*Instructions for the task*.
All that should be output is the block of lines below from the line with "20: (175, 82, 3.04)" to the line with "39: (358, 205, 1.83)", both included, exactly as written.

(Saved data entries)
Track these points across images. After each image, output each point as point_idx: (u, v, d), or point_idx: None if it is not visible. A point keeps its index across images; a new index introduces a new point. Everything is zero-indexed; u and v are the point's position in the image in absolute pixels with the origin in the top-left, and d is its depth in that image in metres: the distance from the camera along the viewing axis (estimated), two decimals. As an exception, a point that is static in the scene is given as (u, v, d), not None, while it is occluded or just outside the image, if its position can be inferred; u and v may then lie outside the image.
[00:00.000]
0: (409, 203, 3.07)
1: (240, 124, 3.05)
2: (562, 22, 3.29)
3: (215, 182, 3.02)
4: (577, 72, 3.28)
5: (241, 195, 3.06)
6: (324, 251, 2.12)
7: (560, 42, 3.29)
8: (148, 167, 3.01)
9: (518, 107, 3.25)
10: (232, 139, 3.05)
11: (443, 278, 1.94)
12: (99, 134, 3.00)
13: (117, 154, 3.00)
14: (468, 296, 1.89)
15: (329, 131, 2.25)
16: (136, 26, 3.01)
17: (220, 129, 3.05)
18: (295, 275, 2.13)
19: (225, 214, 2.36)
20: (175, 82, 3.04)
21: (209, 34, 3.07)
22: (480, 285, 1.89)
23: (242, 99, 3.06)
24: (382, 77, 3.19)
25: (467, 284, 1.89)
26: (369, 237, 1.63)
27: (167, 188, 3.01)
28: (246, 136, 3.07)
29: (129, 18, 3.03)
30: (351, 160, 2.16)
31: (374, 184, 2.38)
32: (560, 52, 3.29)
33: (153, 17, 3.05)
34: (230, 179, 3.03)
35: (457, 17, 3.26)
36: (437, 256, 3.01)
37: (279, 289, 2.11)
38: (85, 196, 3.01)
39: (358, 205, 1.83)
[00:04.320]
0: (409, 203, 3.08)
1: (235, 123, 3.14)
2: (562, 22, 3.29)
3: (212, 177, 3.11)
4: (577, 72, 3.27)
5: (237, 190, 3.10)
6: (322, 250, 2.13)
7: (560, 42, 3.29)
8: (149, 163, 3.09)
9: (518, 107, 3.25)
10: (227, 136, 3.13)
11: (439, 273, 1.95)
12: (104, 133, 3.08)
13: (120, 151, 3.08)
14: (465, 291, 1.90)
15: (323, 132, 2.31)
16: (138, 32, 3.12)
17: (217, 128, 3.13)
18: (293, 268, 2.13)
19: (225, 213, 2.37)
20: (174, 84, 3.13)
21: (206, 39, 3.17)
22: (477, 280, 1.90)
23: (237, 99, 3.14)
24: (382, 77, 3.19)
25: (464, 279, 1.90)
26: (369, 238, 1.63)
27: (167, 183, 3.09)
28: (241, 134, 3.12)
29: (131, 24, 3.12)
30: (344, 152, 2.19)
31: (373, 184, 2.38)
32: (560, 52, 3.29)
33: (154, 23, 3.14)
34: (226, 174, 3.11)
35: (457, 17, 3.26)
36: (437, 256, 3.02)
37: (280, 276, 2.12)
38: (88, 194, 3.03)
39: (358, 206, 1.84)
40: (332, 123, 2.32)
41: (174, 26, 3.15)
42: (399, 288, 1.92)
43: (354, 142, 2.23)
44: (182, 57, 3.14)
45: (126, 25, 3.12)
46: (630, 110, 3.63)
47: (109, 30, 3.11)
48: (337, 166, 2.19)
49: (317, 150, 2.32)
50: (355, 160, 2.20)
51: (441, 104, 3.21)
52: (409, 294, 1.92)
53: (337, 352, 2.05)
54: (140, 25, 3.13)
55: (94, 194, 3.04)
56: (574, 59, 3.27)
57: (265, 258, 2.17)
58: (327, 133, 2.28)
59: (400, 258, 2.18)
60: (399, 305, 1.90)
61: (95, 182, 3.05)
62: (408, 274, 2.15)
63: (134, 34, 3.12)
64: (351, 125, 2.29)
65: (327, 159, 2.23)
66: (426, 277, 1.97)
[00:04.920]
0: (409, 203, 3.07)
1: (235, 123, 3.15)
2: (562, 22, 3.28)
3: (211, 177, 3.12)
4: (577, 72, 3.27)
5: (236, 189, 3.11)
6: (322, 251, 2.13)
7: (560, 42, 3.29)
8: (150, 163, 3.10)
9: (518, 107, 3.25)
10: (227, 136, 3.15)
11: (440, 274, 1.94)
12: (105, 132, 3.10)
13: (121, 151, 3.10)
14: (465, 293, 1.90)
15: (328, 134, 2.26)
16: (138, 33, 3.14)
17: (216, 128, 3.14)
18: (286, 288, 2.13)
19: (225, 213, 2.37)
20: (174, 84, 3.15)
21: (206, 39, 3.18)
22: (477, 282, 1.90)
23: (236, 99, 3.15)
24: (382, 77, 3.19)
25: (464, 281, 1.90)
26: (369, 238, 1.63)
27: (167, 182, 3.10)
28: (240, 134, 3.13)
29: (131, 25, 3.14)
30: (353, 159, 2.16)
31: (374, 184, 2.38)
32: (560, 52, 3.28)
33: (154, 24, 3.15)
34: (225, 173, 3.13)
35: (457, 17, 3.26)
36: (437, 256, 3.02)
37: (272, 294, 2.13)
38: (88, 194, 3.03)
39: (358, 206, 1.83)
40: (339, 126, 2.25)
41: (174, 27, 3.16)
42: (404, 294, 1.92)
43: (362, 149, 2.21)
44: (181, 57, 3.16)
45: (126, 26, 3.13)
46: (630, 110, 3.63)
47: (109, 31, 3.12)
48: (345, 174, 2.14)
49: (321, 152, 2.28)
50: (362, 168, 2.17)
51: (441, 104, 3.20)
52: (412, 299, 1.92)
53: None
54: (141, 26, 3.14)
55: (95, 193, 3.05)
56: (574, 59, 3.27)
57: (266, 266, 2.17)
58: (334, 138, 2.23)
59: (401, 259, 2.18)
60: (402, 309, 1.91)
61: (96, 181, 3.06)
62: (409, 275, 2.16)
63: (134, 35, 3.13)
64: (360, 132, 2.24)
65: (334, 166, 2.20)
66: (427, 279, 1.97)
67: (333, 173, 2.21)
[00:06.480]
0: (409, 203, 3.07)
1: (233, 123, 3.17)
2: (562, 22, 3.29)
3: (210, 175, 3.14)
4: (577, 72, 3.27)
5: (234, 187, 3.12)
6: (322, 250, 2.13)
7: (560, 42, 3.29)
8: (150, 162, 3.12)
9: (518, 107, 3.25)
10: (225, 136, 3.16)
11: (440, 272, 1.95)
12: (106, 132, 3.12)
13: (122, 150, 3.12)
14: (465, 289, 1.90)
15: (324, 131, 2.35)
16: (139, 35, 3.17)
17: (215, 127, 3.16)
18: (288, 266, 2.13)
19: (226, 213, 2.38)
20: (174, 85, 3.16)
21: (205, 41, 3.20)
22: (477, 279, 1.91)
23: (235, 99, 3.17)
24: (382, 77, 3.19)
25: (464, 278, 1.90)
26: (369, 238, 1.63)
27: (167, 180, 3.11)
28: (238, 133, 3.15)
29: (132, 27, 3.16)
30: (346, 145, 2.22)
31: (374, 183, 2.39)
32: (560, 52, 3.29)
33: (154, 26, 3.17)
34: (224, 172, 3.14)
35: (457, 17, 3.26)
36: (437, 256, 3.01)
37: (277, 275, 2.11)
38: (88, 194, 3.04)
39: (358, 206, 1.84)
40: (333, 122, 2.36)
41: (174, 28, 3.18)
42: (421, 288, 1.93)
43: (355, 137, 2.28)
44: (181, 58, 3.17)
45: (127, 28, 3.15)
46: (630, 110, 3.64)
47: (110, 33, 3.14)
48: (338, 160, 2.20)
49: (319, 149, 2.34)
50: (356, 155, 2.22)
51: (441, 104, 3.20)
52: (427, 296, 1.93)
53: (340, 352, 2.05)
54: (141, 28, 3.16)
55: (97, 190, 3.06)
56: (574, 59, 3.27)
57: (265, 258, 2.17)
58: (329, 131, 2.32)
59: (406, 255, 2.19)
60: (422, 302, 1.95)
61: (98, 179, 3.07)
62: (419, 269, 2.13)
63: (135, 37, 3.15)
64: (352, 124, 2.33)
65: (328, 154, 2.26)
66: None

*Output for this task*.
20: (175, 82, 3.04)
21: (209, 34, 3.07)
22: (480, 285, 1.89)
23: (242, 99, 3.06)
24: (382, 77, 3.19)
25: (467, 284, 1.89)
26: (369, 237, 1.63)
27: (167, 188, 3.01)
28: (246, 136, 3.07)
29: (129, 18, 3.03)
30: (351, 160, 2.16)
31: (374, 184, 2.38)
32: (560, 52, 3.29)
33: (153, 17, 3.05)
34: (230, 179, 3.03)
35: (457, 17, 3.26)
36: (437, 256, 3.01)
37: (279, 289, 2.11)
38: (85, 196, 3.01)
39: (358, 205, 1.83)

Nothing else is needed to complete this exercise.